Якоб с сыновьями косили траву, собирали сено в копны и забрасывали их на телегу, где мальчик, надев не по размеру большие сапоги, утаптывал сено, а потом вел лошадь с телегой к хлеву. «Мы граблями сгребали сено и развешивали его по сеновалу поближе к щелям в стенах, чтобы ветер лучше просушил его».

В середине сентября Эйвинд с Матильдой собирали яблоки. Забравшись на яблоню, он укладывал яблоки в корзину, которую потом спускал на веревке вниз Матильде, девочка сортировала плоды, раскладывая их по ящикам, а он относил ящики в подвал. «Так же мы собирали сливы, а когда обобрали деревья, приступили к кустам – черной смородине и крыжовнику, малине и красной смородине».

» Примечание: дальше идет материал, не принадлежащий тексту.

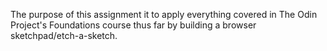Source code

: The purpose of this assignment it to apply everything
covered in The Odin Project's Foundations course thus far by
building a browser sketchpad/etch-a-sketch.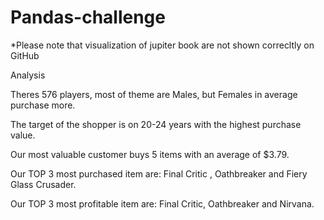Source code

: # Pandas-challenge
*Please note that visualization of jupiter book are not shown correcltly on GitHub

Analysis

Theres 576 players, most of theme are Males, but Females in average purchase more.

The target of the shopper is on 20-24 years with the highest purchase value.

Our most valuable customer buys 5 items with an average of $3.79.

Our TOP 3 most purchased item are: Final Critic , Oathbreaker and Fiery Glass Crusader.

Our TOP 3 most profitable item are: Final Critic, Oathbreaker and Nirvana.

Астрид варила варенье и закатывала его в банки, разливала по бутылкам компот. В темноте подвала ярко белели наклеенные на банки и бутылки ярлычки. Усевшись между загонами для животных, Эйвинд с Матильдой сушили рыбу, чистили стебли ревеня и мелко рубили их – ревень шел в супы и каши. «Мы собирали чернику, бруснику, клюкву и грибы, собирали все, что было съедобным, и старались почаще уйти в лес и подольше не возвращаться, бродили там до темноты».

Они старались подольше не возвращаться из леса, шли по звериным следам, прислушивались к охотничьим выстрелам. Наступил сезон охоты на зайцев, оленей и куропаток. Куропачьи тушки висели в подвале, связанные проволокой, из перьев выглядывали маленькие головки с закрытыми глазами, а сами перья побелели. В горах выпал снег. Земля в лесу затвердела от заморозков. Болота покрылись льдом, а лед на небольших горных озерцах стал таким прочным, что по нему можно было кататься. Поля побелели.

Работы стало мало. Матильда пошла в школу, а Эйвинд сидел перед камином и ждал. Порой, дожидаясь ее из школы, он читал. Порой он писал письма матери, они становились все короче и короче, а писал он их все реже и реже, последнее письмо он написал в ноябре, и в том же месяце мальчика отправили домой, против его воли, не дожидаясь окончания войны; ему велели приехать домой к Рождеству, но в том не было нужды, это слишком быстро, он не хотел домой. Он жалел, что вообще писал матери, письма должны были успокоить ее, а получилось наоборот. Письма произвели на нее совсем иное впечатление. На хуторе ему было хорошо, и это причиняло ей боль. Наверное, потому, что он прекрасно обходился и без нее. Наверное, потому, что он упоминал в письмах Матильду. Ему следовало научиться врать. Следовало научиться хранить секреты. Следовало научиться всему, что сопутствует любви.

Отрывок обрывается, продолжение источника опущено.